Background information
- Origin: Kingston, Jamaica
- Genres: Reggae
- Years active: 1981–present
- Labels: Sony Latin, Island Records, Atlantic Records, Tabu Records, RAS Records
- Spinoffs: The Original Wailers
- Spinoff of: Bob Marley & the Wailers
- Members: Aston Barrett Jr. Owen "Dreadie" Reid Josh David Barrett Glen DaCosta Andres Lopez Junior Jazz Mitchell Brunings
- Past members: Aston "Familyman" Barrett Donald Kinsey Junior Marvin Carlton Barrett Alvin "Seeco" Patterson Tyrone Downie Earl "Wire" Lindo Al Anderson Gary "Nesta" Pine Joe Yamanaka Elan Atias Anthony Watson Chico Chin Everald Gayle Irvin "Carrot" Jarrett Brady Walters Basil Creary Keith Sterling Kevin "Yvad" Davy Ras Mel Glover "Drummie Zeb" Williams Audley Chisholm Koolant Brown Dwayne Anglin Ceegee Victory Javaughn Bondd Shema McGregor Andres “Ipez” Lopez Adrian Harvey
- Website: www.thewailers.com

= The Wailers Band =

Jamaican reggae band

The Wailers Band is a Jamaican reggae band formed by former members of Bob Marley and the Wailers after Marley's death in 1981. It was led by bassist Aston "Familyman" Barrett until 2016, when he passed the role onto his son, Aston Barrett Jr.

==History==

===After Marley, death of Carly Barrett, and Marvin's departure (1981–1997)===
After the death of Bob Marley in 1981, the Wailers continued, led by bassist Aston "Familyman" Barrett and guitarist Junior Marvin.

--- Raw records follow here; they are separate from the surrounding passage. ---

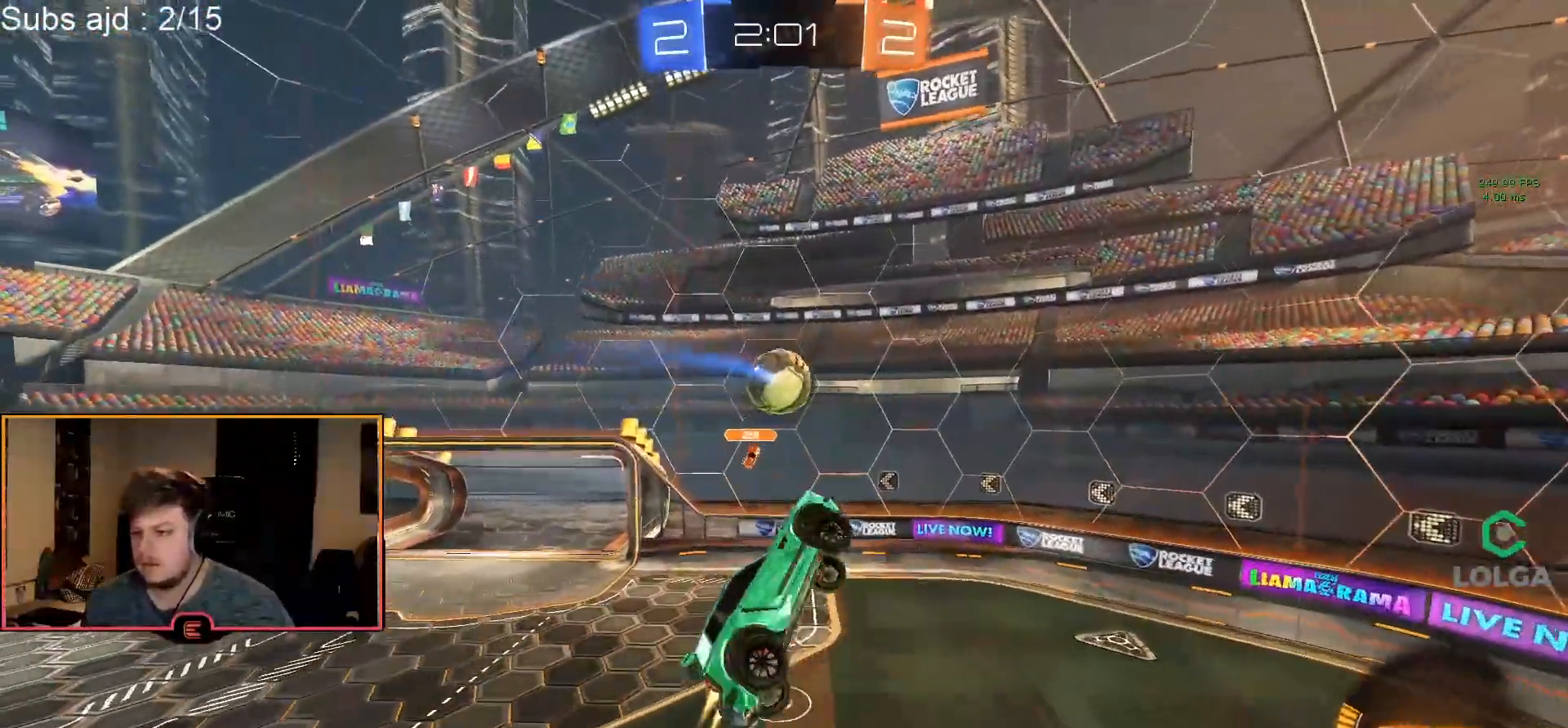
{"buttons": ["CIRCLE", "L2", "R1"], "left_stick": "down-right", "events": [[17, "left_stick", "down"], [133, "left_stick", "center"], [417, "left_stick", "down-right"]]}
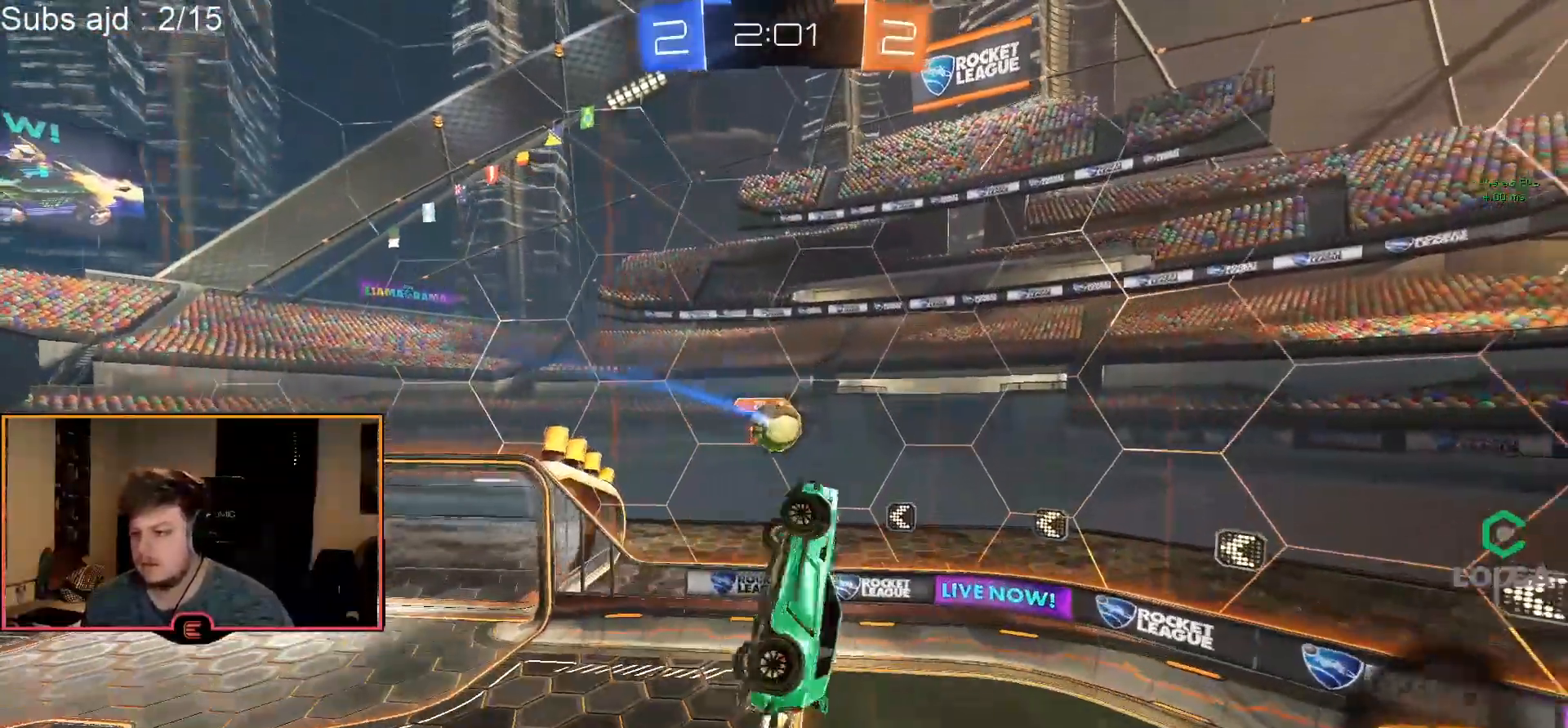
{"buttons": ["CIRCLE", "R1", "R2"], "left_stick": "up-right", "events": [[67, "left_stick", "right"], [133, "CIRCLE", "up"], [183, "R1", "up"], [183, "left_stick", "up"], [200, "L2", "up"], [233, "R1", "down"], [233, "left_stick", "up-right"], [400, "CIRCLE", "down"], [417, "R2", "down"]]}
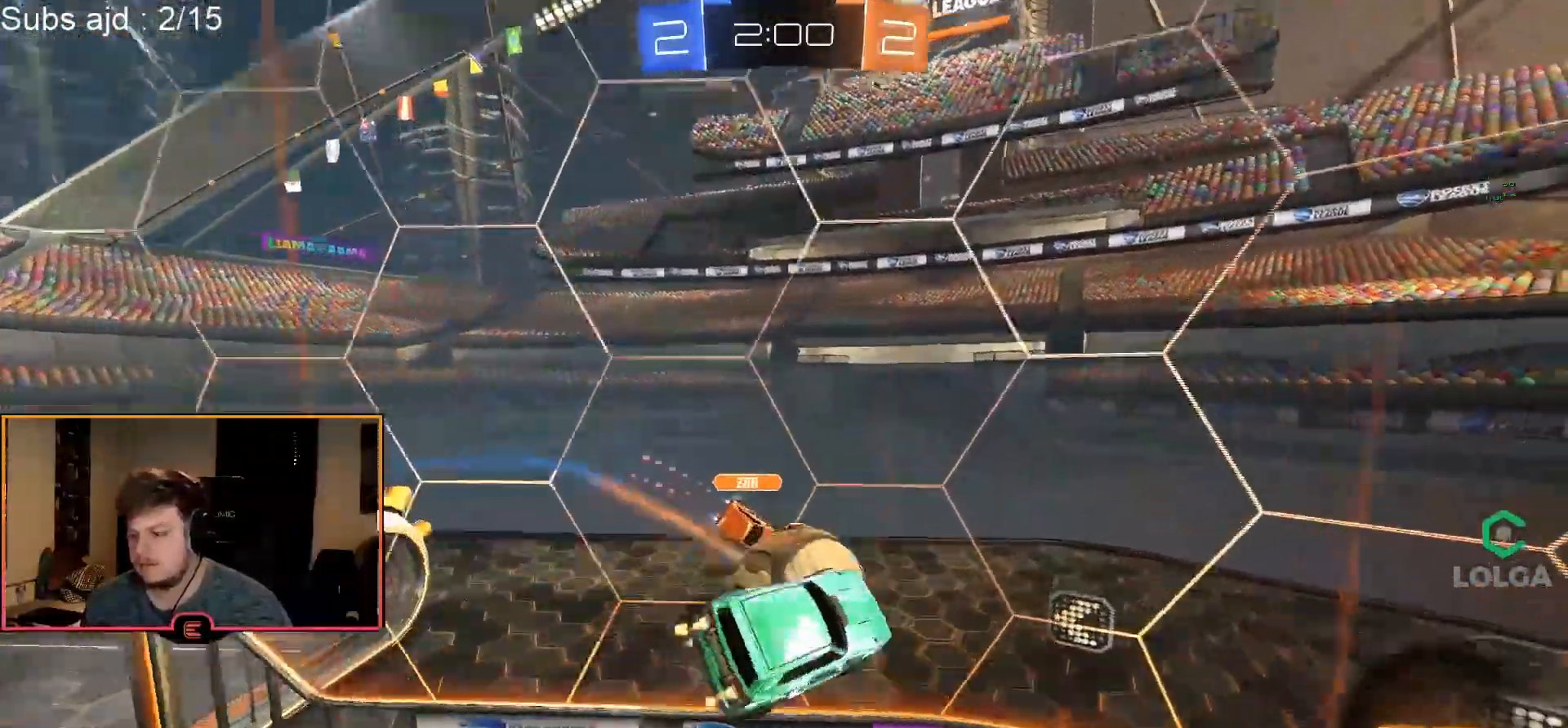
{"buttons": ["R1"], "left_stick": "left", "events": [[117, "CIRCLE", "up"], [217, "R2", "up"], [267, "left_stick", "center"], [500, "left_stick", "left"]]}
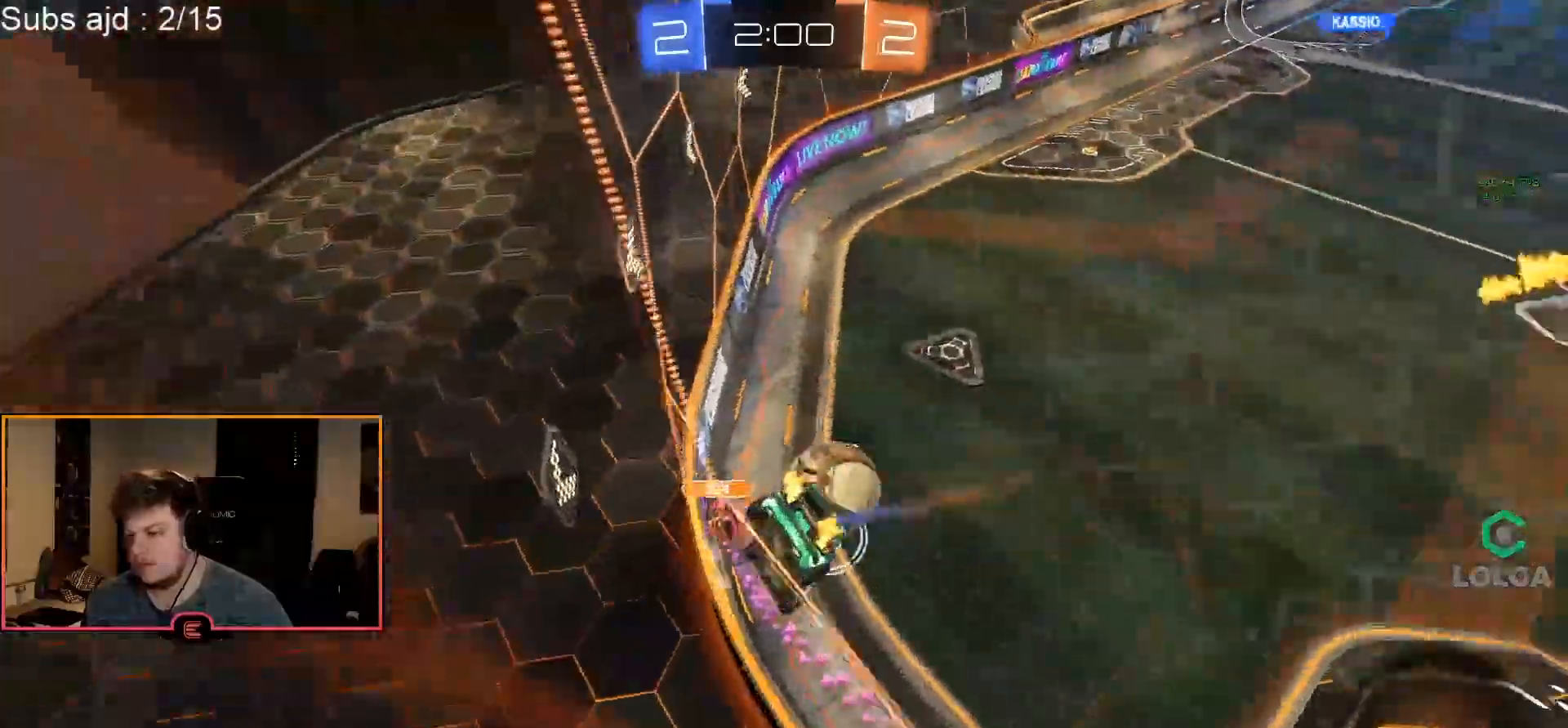
{"buttons": ["CIRCLE", "R1"], "left_stick": "center", "events": [[183, "left_stick", "center"], [250, "CIRCLE", "down"]]}
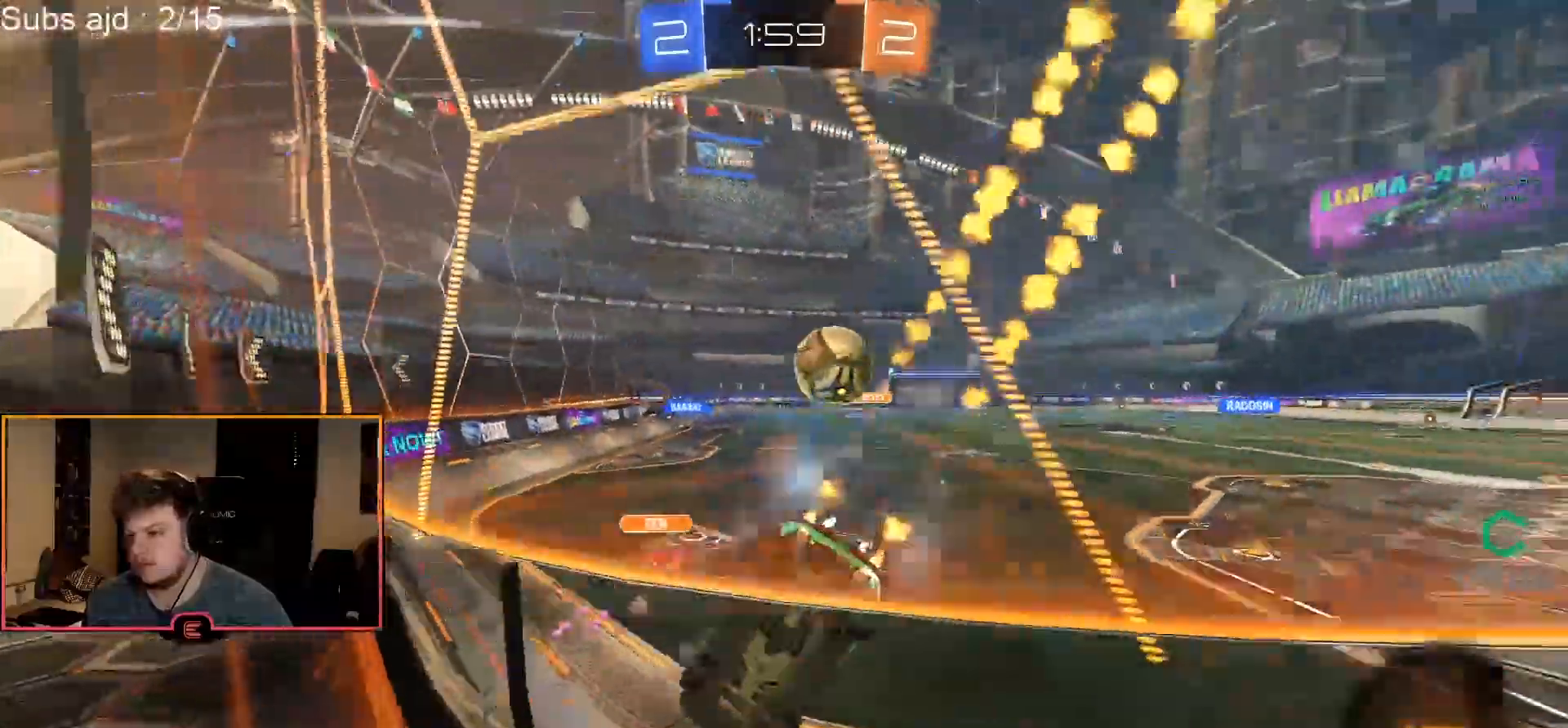
{"buttons": ["CROSS", "CIRCLE", "R1"], "left_stick": "up", "events": [[100, "left_stick", "left"], [200, "left_stick", "center"], [450, "left_stick", "up"], [467, "CROSS", "down"]]}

The band played a heavy worldwide touring schedule and recorded as backing band with several singers. Drummer Carlton "Carly" Barrett, 36, was murdered at his Jamaica home in 1987; despite this, and with a majority of the original musician lineup, they released their first album after Marley's death, I.D., in 1989. They followed up with an additional two studio albums, Majestic Warriors in 1991 and Jah Message in 1994. In addition to these three studio albums, a live album consisting of live performances of the band between the years of 1995 and 1997 was released as My Friends in 1997. Marvin departed the band to pursue solo work after this album and what was described as a disappointing 1997 tour.

===Lineup changes, newfound competition, and success (1998–2008)===
In 1998, Gary Pine joined the band's lineup as lead singer after Marvin's departure. In 2003 the band released a live DVD titled The Wailers - Live and followed it up in 2006 with the live album Legend - Live.

In 2008, Junior Marvin joined fellow former Wailer Al Anderson to form another spinoff known as The Original Wailers. That same year the Wailers Band were guests on the Kenny Chesney single "Everybody Wants to Go to Heaven"; the single proved successful, topping the US Country charts and peaking at #41 on the Billboard Hot 100. Barrett's son, Aston Barrett Jr., began performing with the group in 2009. In 2011, Marvin left The Original Wailers to form The Legendary Wailers.

===Legend Tour and Wailers Reunited (2014–2016)===
In 2014, The Wailers Band embarked on a worldwide tour marking the 30th anniversary of the release of the Legend compilation.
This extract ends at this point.